Wormholes from heavy operator statistics in AdS/CFT

TL;DR

This paper constructs Euclidean AdS wormhole solutions that statistically describe heavy operator correlations in CFTs, linking bulk geometries to operator ensemble properties and symmetry violations.

Contribution

It introduces new wormhole solutions that encode the statistical behavior of heavy operators in AdS/CFT, connecting geometry with operator ensemble averages.

Findings

Wormholes reproduce the statistical features of heavy operator correlations.

Semiclassical path integrals encode microscopic operator details.

Wormholes contribute to non-perturbative symmetry violations.

Abstract

We construct higher dimensional Euclidean AdS wormhole solutions that reproduce the statistical description of the correlation functions of an ensemble of heavy CFT operators.

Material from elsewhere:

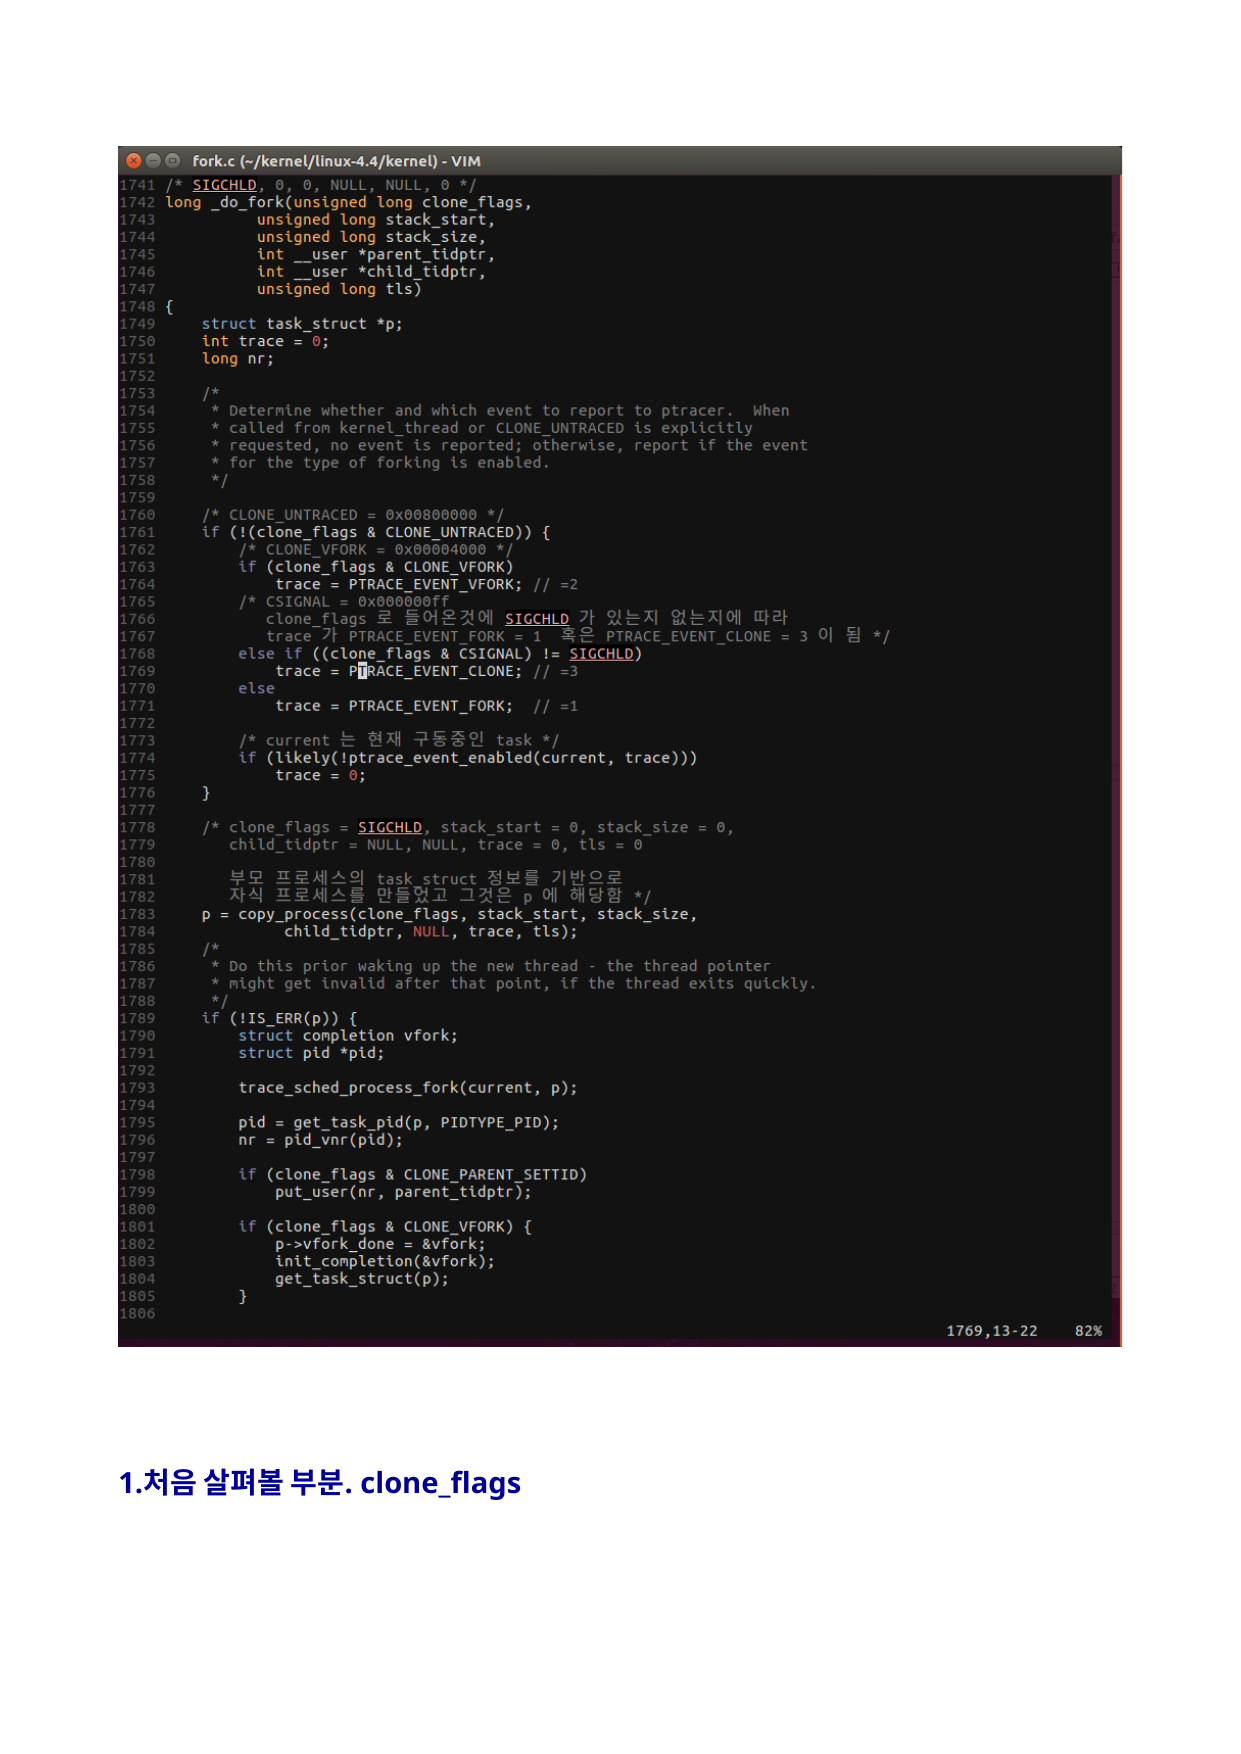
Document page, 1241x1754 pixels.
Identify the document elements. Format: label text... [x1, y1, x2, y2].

We consider an operator which effectively backreacts on the geometry in the form of a thin shell of dust particles. Assuming dynamical chaos in the form of the ETH ansatz, we demonstrate that the semiclassical path integral provides an effective statistical description of the microscopic features of the thin shell operator in the CFT. The Euclidean wormhole solutions provide microcanonical saddlepoint contributions to the cumulants of the correlation functions over the ensemble of operators. We finally elaborate on the role of these wormholes in the context of non-perturbative violations of bulk global symmetries in AdS/CFT.